James Earl Chaney (born May 30, 1943 in Meridian, Mississippi , † June 21, 1964 ) was an American civil rights activist of African American descent who was murdered in 1964.

In 2014 he was posthumously awarded the Presidential Medal of Freedom .

Early years

James Earl Chaney was the eldest son of Fannie Lee and Ben Chaney, Sr. He had a brother, Ben, and three sisters: Barbara, Janice and Julia. The parents divorced when he was very young.

James attended a Catholic school and took an interest in politics at the age of 15. He held up posters from the National Association for the Advancement of Colored People and was expelled from school for a week. The school was segregated and the principal feared the reaction of the school's white management.

After school, he did an internship at his father's union.

activism

In 1962, Chaney began to take action: He protested in Tennessee and Mississippi. He participated in nonviolent protests with Ben and joined the Congress of Racial Equality (CORE) in Meridian.

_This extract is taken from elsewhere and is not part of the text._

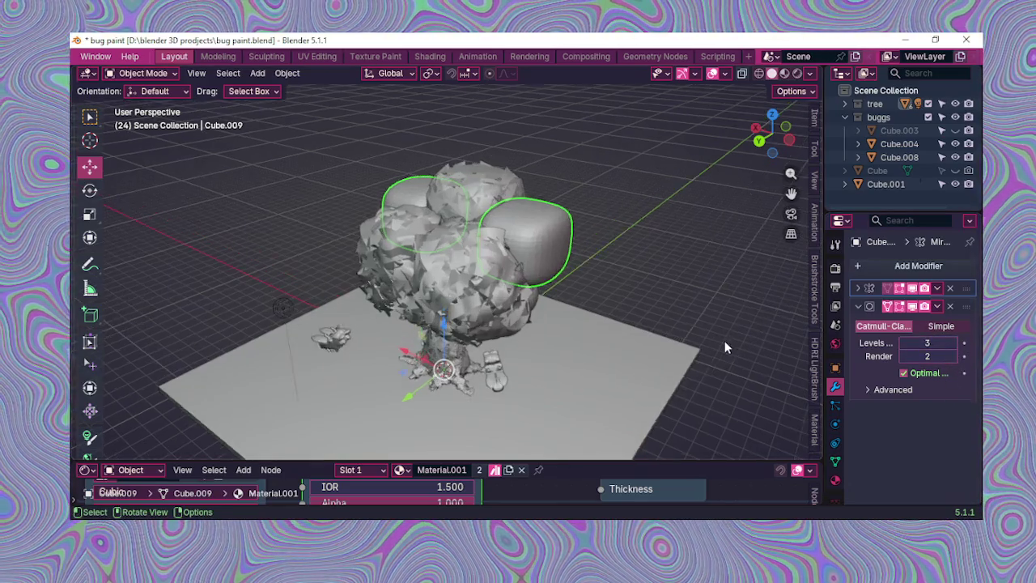
scroll(703, 311, "up", 1)
Step: Save bug paint.blend and switch to the Texture Paint workspace
middle_click_drag(703, 311, 709, 258)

In the summer of 1964, Chaney took part in the "Freedom Summer" campaign aimed at registering black Americans in Mississippi as voters, which at the time was severely hampered by racist local authorities in the southern states.

assassination

On the morning of June 21, 1964, Chaney left with activists Andrew Goodman and Michael Schwerner to drive to a church that had been burned down for racist reasons. Followers of the White Knights of the Ku Klux Klan stopped them on the way there and shot first Schwerner, then Goodman and finally Chaney after they had tortured him. Their bodies were buried in an earth wall.

FBI agents managed to solve the case, but the perpetrators were not charged with murder and therefore received only mild prison sentences. One of the perpetrators, Edgar Ray Killen , was initially acquitted in 1967, but tried again on June 21, 2005 and convicted. His release, after he used a wheelchair to feign poor health, was only ended by a 2007 ruling by the Mississippi Supreme Court. Killen died in the Mississippi State Penitentiary in 2018 .

The murder of the three activists and the subsequent FBI investigation served as a template for the American film Mississippi Burning .

Web links

Individual evidence

  1. Hank Klibanoff: The Lasting Impact of a Civil Rights Icon's Murder. In: Smithsonian Magazine . December 2008, archived from the original on February 10, 2011 ; accessed on June 22, 2019 (English).